E foi nessa soberba que se perdeu e, numa manhã de sábado, a campainha tocou e Maria, uma moça de cabelos curtos e olhos profundos, sorria à porta, perguntando sobre Antenor, que não lhe atendia as ligações e que seria pai em 8 meses, caindo na desgraça familiar.

Julgou que Iscariotes tinha escolhido o melhor momento para cobrar o que lhe era devido e lhe desmascarar a canalhice e a falta de dignidade usando uma genialidade inoportuna: sua excomungação e sua queda. 

Antenor, então, se lembrou de Santa Rita e, dessa vez, afogou seu parceiro no inferno e, com todas as suas forças, pediu que um milagre acontecesse, em troca, esqueceria - e por 2 anos - dos chocolates, das coxas e de qualquer momento de prazer. Seria um celibatário por natureza, um ermitão.

E pôde se redimir com honestidade, humilhando-se em sua soberba e principalmente em sua desobediência. A gravidez não seguiu adiante e o rapaz tinha seus quase 800 dias de uma nova vida, sem graça, sem emoção e com testes diários à sua dignidade.

6 meses depois, percebeu que fora a melhor promessa de sua vida. Encontrou-se. Sua serenidade o pôs feliz, porque percebeu que muitas futilidades mundanas eram efêmeras. Nunca dormiu tão bem. Nunca teve tanta paz e apaixonou-se pelo isolamento. Realmente era o momento mais feliz de sua vida e encontrou prazer em tudo que rechaçou por anos. 

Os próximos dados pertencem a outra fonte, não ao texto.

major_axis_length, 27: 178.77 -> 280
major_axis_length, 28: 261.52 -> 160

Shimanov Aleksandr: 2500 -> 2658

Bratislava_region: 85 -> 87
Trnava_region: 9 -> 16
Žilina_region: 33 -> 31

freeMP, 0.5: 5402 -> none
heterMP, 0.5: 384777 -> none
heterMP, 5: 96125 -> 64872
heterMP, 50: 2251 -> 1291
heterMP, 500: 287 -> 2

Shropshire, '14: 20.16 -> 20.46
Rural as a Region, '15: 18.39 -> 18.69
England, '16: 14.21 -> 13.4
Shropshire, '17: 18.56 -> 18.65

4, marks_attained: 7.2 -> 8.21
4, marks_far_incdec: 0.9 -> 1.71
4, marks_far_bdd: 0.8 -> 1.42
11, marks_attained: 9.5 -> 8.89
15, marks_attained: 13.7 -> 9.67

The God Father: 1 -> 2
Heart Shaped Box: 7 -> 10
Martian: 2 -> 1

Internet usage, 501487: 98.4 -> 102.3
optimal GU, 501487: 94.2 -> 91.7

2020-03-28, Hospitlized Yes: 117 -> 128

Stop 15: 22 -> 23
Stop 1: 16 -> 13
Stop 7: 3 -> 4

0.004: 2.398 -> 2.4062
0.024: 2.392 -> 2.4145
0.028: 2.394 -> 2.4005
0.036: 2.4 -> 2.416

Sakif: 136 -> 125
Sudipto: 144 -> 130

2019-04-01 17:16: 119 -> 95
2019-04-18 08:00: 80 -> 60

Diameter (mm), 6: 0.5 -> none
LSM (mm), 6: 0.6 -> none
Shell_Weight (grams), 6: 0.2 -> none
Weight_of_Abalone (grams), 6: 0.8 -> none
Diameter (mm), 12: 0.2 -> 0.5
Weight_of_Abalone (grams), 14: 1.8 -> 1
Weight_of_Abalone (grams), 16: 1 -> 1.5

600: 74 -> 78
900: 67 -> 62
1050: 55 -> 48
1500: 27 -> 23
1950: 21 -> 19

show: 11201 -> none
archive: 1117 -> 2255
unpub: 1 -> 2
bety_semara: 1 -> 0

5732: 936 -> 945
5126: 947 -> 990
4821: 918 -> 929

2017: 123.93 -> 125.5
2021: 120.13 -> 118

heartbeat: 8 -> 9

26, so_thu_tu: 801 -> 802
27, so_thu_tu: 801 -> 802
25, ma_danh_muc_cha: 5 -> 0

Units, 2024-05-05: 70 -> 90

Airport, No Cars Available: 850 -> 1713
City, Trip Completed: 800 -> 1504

Foi então que percebeu que sua promessa estava, mais uma vez sendo quebrada, porque havia decidido se afastar de tudo que lhe desse prazer. De certa forma, fez jus a um legado que jurou defender até o fim de seus dias. Travou numa manhã a caminho do trabalho. De repente, ele parou no meio da calçada, entre o vaivém frenético das pessoas que não tinham tempo nem o privilégio de travar.

Estava ainda parado, sendo desviado, sendo xingado. Quando se deu conta, percebeu que, do outro lado da rua, havia uma brigadeiria insinuante e lasciva. Era a resposta que precisava, porque precisava de um enorme e suculento brigadeiro. Sorriu e atravessou a rua confiante. Seria seu melhor deleite em meses, não fosse uma kombi desavisada colocá-lo violentamente no chão. 

A manhã estava interrompida, não apenas por uma freira estar no volante, mas principalmente pela consequência do atropelamento. Qualquer um teria morrido, no entanto quem presenciou o evento diria ser impossível alguém se levantar depois daquele acidente. 

Disseram também que certamente foi um milagre justificável, por a motorista ser uma carmelita. O rapaz se levantou com a ajuda de sua algoz e seguiu sua vida sem traumas nem cortes, porém com uma certeza que guardaria no fundo de sua alma: Santa Rita de Cássia era sim tão rancorosa quanto Judas Iscariotes.